In its effort to sustain a pro-Western regime in Afghanistan, the United States might instead take advantage of an opportunity already in place… it still be might be far less costly in life and treasure to safeguard the area and gather intelligence, rather than to leave and then have to go back. Pictured: U.S. soldiers on patrol near Kandahar, Afghanistan in 2014. (Photo by Scott Olson/Getty Images)
While the world’s two most prominent and competing jihadist networks, al-Qaeda and the Islamic State (ISIS), share the ultimate objective of establishing a global Islamic caliphate and ushering in the apocalyptic age of the Mahdi. Their intermediate goal seems to be replacing the liberal nation-state system with a worldwide Muslim Ummah. Their immediate aims are different.
In the short term, Al-Qaeda evidently wants to pressure the United States to withdraw from direct involvement in the Middle East.

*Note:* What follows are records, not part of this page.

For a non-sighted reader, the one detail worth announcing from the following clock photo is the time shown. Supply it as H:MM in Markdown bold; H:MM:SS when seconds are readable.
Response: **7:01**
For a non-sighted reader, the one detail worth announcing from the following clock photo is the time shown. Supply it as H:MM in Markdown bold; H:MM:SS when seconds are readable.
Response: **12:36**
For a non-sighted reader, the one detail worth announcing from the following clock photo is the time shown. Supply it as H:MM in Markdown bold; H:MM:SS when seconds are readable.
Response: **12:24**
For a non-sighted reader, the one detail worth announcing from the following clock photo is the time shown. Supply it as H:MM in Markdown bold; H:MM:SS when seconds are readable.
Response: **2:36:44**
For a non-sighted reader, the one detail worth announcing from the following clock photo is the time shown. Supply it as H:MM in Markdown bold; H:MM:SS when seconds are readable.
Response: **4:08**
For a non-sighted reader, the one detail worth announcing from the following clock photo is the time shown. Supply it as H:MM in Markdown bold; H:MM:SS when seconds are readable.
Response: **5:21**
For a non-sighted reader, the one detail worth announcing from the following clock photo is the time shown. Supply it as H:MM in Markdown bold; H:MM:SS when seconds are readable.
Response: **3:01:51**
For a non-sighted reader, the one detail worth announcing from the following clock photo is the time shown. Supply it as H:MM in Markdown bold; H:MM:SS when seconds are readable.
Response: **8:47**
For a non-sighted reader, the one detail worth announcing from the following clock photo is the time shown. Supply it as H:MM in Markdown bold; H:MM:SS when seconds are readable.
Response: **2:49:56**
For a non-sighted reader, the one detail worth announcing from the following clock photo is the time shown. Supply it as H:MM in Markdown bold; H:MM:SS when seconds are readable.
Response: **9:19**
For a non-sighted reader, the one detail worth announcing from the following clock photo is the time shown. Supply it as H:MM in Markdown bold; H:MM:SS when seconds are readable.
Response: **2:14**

ISIS, on the other hand, wants to cleanse the region’s Arab regimes of secular dictatorships, corrupt ruling elites and insufficiently devout Muslim intelligentsia.
Al-Qaeda and ISIS also differ in strategy, tactics, relations with fellow Muslims, treatment of non-Muslims and methods of proselytization.
According to “Twenty-fourth report of the Analytical Support and Sanctions Monitoring Team,” which was submitted to the UN Security Council in July, al-Qaeda is resilient, adaptive and more patient than ISIS. This makes sense: al-Qaeda is older and more experienced than ISIS, and therefore more familiar with the vicissitudes of terrorist operations and comfortable with long-term planning. That determination could be seen in the 9/11/2001 attacks, which, after a failed attempt damage the World Trade Center in 1993, were years in the making.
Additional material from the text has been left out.